Job:
Swap "developed" for "processed" in the lines running from the start of the records through the line containing "rotate and perspective: rotation 5.12°, automatic", inclusive, and give back only those lines with nothing else changed.

Input material:
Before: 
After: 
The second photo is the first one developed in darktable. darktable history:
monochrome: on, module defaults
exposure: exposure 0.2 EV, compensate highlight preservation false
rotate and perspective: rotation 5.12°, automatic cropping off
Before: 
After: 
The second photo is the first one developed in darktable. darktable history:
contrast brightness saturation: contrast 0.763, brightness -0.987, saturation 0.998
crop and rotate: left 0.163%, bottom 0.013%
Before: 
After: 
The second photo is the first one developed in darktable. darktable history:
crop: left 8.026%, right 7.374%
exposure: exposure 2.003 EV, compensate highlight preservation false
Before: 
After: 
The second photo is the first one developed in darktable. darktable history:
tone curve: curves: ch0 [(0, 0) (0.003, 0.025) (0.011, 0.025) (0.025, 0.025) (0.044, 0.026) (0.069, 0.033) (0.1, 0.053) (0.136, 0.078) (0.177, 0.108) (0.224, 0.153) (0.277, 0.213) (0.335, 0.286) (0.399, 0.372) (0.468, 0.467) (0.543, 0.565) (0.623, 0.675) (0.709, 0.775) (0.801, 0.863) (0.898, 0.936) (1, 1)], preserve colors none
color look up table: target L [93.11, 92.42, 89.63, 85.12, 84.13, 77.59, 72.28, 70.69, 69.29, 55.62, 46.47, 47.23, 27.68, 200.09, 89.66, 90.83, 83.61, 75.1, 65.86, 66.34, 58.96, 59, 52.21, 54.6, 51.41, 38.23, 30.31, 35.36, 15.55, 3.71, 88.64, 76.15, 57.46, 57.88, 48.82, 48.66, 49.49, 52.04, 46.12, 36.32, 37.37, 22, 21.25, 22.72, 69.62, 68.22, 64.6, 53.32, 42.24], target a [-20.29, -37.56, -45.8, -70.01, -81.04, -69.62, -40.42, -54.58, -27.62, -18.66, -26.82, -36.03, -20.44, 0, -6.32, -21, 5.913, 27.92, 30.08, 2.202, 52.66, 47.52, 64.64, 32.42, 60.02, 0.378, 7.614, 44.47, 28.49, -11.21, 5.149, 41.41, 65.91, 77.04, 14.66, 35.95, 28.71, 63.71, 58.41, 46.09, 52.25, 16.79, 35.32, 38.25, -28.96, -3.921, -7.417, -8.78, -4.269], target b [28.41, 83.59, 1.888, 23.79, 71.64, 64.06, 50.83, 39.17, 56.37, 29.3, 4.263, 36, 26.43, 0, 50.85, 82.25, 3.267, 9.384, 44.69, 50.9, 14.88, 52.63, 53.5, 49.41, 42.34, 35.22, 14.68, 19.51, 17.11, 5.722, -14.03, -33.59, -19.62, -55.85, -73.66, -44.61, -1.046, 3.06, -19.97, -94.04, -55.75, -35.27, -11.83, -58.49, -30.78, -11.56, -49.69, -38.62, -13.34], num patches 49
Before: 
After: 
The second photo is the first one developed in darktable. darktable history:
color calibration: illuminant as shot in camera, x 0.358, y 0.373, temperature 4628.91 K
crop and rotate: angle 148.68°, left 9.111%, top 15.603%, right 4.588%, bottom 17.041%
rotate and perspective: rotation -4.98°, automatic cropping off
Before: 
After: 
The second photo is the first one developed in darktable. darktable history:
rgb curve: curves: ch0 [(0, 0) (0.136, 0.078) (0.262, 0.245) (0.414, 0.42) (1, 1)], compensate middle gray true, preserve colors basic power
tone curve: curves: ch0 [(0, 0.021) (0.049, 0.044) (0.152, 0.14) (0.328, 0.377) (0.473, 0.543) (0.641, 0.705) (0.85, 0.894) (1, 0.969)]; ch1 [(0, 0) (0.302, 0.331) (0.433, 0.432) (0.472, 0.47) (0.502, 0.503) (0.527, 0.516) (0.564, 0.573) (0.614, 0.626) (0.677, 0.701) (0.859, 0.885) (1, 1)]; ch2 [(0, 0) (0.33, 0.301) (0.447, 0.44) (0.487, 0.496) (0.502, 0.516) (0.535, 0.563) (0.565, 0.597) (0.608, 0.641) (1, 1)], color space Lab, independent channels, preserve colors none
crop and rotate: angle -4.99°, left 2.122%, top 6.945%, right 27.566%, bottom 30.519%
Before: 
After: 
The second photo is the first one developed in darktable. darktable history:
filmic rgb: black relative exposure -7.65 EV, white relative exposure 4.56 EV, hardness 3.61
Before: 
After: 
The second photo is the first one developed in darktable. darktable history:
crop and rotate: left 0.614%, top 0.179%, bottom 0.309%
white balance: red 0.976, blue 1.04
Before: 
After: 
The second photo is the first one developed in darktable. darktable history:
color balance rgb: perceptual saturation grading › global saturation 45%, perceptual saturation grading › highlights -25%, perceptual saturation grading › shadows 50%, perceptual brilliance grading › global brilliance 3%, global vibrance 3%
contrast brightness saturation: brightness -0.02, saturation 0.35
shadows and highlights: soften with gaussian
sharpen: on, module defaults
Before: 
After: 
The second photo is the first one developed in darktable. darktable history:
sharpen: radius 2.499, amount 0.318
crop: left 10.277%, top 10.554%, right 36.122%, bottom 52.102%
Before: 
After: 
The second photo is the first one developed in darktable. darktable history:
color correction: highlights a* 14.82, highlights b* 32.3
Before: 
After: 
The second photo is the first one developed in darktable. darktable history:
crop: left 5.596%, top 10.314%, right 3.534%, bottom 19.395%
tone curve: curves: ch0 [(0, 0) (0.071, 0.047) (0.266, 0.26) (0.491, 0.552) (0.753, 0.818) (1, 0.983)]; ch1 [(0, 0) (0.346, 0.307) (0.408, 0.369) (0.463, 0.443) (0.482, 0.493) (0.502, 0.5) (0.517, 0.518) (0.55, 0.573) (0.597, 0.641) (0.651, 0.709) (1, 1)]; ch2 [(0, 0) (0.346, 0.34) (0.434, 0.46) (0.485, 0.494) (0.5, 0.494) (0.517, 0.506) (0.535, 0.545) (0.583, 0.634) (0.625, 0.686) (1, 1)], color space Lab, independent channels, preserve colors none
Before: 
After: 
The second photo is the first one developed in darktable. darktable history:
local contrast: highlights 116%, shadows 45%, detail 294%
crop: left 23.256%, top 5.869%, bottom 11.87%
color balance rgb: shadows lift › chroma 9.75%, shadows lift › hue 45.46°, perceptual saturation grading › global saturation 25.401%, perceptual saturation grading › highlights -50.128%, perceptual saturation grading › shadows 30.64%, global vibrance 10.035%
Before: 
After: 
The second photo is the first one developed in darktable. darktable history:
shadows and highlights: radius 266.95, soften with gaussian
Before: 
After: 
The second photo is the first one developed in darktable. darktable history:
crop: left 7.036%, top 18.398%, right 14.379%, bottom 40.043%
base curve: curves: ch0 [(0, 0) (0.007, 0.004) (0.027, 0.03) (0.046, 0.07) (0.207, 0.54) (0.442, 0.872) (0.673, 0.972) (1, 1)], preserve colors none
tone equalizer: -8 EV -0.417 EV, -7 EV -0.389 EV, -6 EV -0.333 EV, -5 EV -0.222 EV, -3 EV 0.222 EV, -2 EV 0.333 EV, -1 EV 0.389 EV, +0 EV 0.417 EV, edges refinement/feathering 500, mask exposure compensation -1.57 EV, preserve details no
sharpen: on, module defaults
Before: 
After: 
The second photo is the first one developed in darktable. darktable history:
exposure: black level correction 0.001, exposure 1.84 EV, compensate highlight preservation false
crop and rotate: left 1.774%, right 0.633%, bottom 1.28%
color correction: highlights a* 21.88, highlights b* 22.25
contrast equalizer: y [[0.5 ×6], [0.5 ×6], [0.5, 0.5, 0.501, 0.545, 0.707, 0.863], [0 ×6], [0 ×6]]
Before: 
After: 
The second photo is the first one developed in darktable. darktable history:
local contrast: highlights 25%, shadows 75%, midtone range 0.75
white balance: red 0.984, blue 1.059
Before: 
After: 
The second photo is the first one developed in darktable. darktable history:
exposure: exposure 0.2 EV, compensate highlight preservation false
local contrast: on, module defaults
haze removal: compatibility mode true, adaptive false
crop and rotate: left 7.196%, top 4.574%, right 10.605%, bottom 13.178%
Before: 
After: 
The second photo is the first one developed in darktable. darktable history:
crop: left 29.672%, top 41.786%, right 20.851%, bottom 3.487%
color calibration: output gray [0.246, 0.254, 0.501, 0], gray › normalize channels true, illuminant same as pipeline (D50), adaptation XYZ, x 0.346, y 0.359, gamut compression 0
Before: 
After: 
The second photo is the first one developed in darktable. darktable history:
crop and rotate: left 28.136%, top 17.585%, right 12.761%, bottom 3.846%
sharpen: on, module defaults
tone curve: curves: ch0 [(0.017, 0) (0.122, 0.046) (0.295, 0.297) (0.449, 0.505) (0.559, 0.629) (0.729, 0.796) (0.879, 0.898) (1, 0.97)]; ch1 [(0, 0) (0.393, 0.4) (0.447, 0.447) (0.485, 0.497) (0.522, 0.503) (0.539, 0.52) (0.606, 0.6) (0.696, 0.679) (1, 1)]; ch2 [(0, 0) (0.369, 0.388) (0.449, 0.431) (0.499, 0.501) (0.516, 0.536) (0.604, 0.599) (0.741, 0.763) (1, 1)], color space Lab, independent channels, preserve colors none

Complete response:
Before: 
After: 
The second photo is the first one processed in darktable. darktable history:
monochrome: on, module defaults
exposure: exposure 0.2 EV, compensate highlight preservation false
rotate and perspective: rotation 5.12°, automatic cropping off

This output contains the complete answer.